Below the paper, one commenter says that “this thread is already full of controversy,” suggesting that the issue is generating a lot of buzz among evolutionists about this paper “that caused such a stir earlier in the year.” Undeterred, Louca and Pennell think such setting of “arbitrary constraints” is “rarely justified biologically.” Their earlier paper pointed out serious implications for macroevolution:

Because any given true diversification history (even a relatively simple one) is unlikely to exactly match the particular functional form considered, fitting the latter may not even approximately yield the true diversification history. The existence of congruent scenarios can thus seriously alter macroevolutionary conclusions.

Now they are back with another paper pointing out more flaws in traditional Darwin tree-making. Last week at bioRxiv, they explained, “Why extinction estimates from extant phylogenies are so often zero.” They accuse modelers of carelessly setting biologically meaningless parameters and then wiping uncomfortable truths under the rug.

Time-calibrated phylogenies comprising only extant lineages are widely used to estimate historical speciation and extinction rates. Such extinction rate estimates have long been controversial as many phylogenetic studies report zero extinction in many taxa, a finding in conflict with the fossil record. To date, the causes of this widely observed discrepancy remain unresolved. Here we provide a novel and simple explanation for these “zero-inflated” extinction rate estimates, based on the recent discovery that there exist many alternative “congruent” diversification scenarios that cannot possibly be distinguished on the sole basis of extant timetrees. Consequently, estimation methods tend to converge to some scenario congruent to (i.e., statistically indistinguishable from) the true diversification scenario, but not necessarily to the true diversification scenario itself. 

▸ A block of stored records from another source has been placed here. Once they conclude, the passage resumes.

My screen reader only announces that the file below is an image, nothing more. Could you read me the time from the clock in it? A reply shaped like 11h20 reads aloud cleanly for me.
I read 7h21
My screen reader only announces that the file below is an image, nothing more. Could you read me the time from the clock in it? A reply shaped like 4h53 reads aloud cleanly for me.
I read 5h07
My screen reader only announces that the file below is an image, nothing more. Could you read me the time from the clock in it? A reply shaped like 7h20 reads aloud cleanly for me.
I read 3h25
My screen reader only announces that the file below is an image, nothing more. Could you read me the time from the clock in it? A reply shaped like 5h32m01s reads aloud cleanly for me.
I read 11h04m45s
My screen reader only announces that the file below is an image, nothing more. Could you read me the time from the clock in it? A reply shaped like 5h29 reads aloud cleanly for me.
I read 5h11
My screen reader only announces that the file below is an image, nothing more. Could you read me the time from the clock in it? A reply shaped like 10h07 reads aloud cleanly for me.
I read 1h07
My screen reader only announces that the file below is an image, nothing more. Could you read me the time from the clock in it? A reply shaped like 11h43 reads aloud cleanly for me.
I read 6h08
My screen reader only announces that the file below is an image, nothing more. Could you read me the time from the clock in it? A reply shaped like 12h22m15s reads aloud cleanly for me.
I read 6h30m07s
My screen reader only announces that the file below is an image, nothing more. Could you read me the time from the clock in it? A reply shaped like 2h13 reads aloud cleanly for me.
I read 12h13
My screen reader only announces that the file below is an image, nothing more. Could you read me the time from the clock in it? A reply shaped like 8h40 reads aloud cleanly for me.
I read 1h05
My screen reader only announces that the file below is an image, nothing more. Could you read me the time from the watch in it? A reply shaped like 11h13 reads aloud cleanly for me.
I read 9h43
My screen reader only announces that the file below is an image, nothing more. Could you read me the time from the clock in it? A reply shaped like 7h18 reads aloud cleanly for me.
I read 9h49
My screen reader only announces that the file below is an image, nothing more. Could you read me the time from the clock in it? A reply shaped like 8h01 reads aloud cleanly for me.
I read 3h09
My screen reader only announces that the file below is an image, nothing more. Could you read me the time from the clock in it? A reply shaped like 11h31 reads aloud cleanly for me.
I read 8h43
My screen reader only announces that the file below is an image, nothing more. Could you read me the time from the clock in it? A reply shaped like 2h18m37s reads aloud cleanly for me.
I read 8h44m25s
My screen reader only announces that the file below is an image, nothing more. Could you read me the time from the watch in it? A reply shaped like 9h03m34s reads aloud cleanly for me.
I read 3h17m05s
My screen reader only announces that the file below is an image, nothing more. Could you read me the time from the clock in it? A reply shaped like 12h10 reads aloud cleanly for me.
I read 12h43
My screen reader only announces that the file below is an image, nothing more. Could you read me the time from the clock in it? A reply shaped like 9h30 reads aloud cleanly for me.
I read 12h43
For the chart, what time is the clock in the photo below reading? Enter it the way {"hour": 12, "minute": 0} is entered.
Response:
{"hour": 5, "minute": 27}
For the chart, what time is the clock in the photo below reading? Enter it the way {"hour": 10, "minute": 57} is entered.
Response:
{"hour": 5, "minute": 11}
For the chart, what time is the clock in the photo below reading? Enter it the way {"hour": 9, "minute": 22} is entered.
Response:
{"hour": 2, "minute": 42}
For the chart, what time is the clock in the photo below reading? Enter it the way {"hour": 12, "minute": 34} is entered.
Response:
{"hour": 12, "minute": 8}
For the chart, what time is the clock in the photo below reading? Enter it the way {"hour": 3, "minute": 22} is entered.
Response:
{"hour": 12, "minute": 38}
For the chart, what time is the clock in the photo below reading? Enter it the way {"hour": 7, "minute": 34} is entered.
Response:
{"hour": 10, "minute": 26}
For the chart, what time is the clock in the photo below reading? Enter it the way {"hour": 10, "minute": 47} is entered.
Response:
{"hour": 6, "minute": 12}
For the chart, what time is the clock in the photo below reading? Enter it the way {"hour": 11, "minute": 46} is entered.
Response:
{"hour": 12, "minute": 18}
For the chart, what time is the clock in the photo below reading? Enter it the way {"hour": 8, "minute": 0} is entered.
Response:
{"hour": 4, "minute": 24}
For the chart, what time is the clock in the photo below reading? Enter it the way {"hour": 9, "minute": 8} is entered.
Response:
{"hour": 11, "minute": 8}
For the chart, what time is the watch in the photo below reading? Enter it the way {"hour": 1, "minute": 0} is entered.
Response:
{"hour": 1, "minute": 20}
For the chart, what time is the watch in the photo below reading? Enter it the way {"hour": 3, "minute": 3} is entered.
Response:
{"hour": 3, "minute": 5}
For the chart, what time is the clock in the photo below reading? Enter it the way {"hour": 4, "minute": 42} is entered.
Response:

Louca and Pennell point out that the fossil record is full of extinctions. How can one presume “zero extinctions” when the majority of organisms that ever lived are extinct? It gets worse:

This congruent scenario may in principle exhibit negative extinction rates, a biologically meaningless but mathematically feasible situation, in which case estimators will tend to hit and stick to the boundary estimate of zero extinction. To test this explanation, we estimated extinction rates using maximum likelihood for a set of simulated trees and for 121 empirical trees, while either allowing or preventing negative extinction rates. We find that the existence of congruence classes and imposed bounds on extinction rates can explain the zero-inflation of previous extinction rate estimates, even for large trees (1000 tips) and in the absence of any detectable model violations. Not only do our results likely resolve a long-standing mystery in phylogenetics, they demonstrate that model congruencies can have severe consequences in practice.

Another thud is heard, followed by angry shouts. Not all are angry, though; many of the comments retweet this response, “I love the clarity of this paper.”

The Take-Home

Models, which are common in science, are useful but not always realistic. Assumptions and prior beliefs can cloud a hypothesis-driven research project, providing unwarranted confidence in a model that may not have anything to do with true history. It’s also a warning to any scientist, including proponents of intelligent design, to beware of letting assumptions cloud one’s conclusions. Look how modelers can say, “Well, we know a negative extinction rate is meaningless, so we’ll just round it up to zero.”

The controversy arising about timetrees is something to think about when hearing confident-sounding presentations about the history and evolution of life. When scientists speak glibly about adaptive radiations, early bursts of diversification, global extinctions and all the rest, what do they really know? They weren’t there. They take bits of bone, molecules from eye of newt and bat wing, and conjure up fantastical scenarios of an evolving world of universal common ancestry driven onward and upward by natural selection alone. But if the model is just one of an infinite number of congruent timetrees held together by unrealistic adjustments, the world picture may never have existed except in the crystal ball of the imagination.